The result – which it must be said works best in Safari and Chrome – is at http://leaderboard.no.de. In keeping with both the spirit of node and DTrace, the leaderboard is updated in real-time; from the time you connect to one of the Joyent-hostest (no.de) contestants, you should see yourself show up in the map in no more than 700 milliseconds (plus your network latwork latency). For crowded areas like the Bay Area, it can be hard to see yourself – but try moving to Cameroon for best results.
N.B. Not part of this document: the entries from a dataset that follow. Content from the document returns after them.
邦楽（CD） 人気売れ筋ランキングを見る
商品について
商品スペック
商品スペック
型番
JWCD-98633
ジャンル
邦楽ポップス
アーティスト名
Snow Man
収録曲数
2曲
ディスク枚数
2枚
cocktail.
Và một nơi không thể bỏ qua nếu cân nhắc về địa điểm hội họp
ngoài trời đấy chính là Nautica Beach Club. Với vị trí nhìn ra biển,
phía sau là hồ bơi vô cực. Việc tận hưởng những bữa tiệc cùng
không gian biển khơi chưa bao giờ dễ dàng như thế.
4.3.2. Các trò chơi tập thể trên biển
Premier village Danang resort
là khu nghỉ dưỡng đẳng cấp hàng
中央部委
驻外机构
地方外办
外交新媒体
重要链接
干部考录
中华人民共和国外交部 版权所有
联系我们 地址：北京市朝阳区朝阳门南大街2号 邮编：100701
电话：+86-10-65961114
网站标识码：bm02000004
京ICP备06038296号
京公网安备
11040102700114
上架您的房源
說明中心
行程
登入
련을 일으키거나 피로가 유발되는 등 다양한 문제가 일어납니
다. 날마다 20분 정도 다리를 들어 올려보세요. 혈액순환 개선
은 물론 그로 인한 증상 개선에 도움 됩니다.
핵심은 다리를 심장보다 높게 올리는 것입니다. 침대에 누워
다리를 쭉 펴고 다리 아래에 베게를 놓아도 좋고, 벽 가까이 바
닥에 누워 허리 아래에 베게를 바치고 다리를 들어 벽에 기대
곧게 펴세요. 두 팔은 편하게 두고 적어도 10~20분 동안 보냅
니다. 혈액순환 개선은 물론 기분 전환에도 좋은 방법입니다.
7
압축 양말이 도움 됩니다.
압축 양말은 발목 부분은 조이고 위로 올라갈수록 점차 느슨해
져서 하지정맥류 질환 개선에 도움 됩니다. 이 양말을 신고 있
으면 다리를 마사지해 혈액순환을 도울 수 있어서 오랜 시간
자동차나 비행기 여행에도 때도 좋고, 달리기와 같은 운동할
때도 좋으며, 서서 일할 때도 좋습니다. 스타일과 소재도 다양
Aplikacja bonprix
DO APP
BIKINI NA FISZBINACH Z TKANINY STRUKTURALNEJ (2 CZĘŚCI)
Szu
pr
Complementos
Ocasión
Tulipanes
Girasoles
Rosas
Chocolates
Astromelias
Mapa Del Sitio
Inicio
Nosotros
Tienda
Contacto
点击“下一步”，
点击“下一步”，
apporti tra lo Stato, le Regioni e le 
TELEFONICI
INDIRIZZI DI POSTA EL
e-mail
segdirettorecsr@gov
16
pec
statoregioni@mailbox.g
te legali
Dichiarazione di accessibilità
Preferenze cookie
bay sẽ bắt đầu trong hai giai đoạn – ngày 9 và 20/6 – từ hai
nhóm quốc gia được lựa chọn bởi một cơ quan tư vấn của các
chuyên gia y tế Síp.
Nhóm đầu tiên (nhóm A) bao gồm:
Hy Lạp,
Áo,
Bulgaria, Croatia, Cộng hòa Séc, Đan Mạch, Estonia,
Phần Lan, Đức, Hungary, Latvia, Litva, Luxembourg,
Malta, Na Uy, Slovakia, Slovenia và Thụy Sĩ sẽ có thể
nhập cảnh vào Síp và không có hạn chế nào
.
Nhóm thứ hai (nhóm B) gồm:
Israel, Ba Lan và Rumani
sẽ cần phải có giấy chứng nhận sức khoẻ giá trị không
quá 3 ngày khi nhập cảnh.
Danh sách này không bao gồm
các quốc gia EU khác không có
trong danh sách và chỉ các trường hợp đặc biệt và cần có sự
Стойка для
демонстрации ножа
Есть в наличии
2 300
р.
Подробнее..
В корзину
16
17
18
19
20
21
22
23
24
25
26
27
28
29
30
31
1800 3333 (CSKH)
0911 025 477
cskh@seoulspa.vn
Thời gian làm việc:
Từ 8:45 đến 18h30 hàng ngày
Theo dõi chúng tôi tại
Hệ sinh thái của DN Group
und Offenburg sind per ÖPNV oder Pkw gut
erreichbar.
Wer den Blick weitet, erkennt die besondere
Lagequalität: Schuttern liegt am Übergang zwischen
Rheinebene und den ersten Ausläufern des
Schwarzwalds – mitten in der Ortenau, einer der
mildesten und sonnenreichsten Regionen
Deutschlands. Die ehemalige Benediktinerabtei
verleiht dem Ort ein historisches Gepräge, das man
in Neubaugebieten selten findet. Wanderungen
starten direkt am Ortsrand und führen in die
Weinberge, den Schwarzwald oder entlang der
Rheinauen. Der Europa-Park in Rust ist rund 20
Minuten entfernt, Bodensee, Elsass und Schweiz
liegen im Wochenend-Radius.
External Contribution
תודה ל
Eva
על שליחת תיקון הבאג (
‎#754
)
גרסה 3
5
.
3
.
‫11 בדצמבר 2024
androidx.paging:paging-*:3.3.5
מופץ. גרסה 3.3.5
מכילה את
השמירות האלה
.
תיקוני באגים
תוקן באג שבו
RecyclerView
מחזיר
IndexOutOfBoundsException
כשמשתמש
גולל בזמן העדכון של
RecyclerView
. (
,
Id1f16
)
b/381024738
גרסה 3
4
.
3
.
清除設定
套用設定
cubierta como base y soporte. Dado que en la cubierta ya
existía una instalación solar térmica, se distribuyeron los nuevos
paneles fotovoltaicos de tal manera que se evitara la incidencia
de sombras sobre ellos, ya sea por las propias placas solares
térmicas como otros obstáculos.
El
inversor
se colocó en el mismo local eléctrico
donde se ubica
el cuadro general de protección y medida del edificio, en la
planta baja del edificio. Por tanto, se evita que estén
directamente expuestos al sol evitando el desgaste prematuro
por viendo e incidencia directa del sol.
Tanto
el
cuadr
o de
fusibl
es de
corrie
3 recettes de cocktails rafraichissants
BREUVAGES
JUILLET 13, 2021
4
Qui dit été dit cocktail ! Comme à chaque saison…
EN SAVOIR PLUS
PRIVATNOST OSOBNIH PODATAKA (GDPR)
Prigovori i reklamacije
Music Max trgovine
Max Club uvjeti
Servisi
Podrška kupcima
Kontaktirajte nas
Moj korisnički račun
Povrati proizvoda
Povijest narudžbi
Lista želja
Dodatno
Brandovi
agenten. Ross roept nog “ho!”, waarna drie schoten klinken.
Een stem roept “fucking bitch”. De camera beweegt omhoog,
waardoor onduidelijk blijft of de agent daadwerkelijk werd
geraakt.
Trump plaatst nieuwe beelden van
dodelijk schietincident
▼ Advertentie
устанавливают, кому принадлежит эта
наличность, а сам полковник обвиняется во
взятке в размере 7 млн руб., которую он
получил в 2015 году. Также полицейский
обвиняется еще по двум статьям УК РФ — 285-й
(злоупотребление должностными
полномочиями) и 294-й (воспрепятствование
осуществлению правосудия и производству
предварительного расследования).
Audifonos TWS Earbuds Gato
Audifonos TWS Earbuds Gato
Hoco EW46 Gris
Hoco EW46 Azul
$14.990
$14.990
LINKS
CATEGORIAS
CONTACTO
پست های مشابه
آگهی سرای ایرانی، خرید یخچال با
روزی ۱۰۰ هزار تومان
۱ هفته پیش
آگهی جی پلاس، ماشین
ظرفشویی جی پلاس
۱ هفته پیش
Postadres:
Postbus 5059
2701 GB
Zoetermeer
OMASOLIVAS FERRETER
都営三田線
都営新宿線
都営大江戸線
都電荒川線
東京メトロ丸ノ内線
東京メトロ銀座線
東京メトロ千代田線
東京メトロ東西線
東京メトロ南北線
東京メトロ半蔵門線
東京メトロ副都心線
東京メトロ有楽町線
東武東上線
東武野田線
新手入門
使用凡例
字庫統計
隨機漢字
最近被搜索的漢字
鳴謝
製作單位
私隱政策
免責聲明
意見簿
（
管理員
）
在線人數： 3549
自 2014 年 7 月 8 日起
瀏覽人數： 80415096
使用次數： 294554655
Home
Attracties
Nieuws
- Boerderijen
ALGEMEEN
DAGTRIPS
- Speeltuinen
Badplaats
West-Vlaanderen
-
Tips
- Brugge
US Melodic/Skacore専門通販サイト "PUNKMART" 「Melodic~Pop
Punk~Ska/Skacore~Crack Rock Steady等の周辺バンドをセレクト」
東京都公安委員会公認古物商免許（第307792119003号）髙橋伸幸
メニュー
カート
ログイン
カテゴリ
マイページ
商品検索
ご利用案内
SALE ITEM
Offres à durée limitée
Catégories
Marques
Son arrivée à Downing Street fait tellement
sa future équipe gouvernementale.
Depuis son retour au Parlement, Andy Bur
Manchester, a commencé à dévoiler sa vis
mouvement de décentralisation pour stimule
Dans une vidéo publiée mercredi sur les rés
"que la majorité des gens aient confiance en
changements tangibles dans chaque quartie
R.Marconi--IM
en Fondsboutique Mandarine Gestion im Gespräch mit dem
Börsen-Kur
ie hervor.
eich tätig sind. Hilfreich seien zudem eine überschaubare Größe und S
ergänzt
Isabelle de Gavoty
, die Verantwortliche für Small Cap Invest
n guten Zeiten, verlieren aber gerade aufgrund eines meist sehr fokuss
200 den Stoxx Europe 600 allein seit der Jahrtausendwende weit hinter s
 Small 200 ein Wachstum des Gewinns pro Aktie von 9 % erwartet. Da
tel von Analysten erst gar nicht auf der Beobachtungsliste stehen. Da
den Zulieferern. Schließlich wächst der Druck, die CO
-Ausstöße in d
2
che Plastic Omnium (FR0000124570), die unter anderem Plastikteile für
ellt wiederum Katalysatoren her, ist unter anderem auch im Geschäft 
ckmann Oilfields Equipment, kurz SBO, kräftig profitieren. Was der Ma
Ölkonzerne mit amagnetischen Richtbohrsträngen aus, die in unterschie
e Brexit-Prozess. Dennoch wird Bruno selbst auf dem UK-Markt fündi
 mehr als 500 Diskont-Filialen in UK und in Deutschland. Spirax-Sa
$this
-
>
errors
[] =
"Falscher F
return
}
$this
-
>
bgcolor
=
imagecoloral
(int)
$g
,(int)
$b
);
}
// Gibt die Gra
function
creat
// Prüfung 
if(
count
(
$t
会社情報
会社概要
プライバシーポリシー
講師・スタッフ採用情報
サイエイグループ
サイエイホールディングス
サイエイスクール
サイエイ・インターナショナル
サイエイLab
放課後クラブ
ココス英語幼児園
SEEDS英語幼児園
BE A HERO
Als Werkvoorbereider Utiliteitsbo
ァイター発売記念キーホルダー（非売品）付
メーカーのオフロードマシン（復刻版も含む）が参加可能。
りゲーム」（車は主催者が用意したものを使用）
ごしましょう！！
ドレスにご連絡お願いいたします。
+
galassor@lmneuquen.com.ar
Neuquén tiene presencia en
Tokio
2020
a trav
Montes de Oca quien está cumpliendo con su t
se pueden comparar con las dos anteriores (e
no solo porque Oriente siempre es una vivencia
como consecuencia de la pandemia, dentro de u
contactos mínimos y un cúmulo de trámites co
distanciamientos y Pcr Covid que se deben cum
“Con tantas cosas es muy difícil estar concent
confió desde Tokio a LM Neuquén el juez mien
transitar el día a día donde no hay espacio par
It’s fun to watch as certain contestants go viral (try both hovering over a particular data point and clicking on the team name in the leaderboard) – and you can know which continent you’re cursing at in http://saber-tooth-moose-lion.no.de (now known to the world as Swarmation).
Enjoy both the leaderboard and the terrific Node Knockout entries (be sure to vote for your favorites!) – and know that we’ve only scratched the surface of what DTrace and node.js can do together!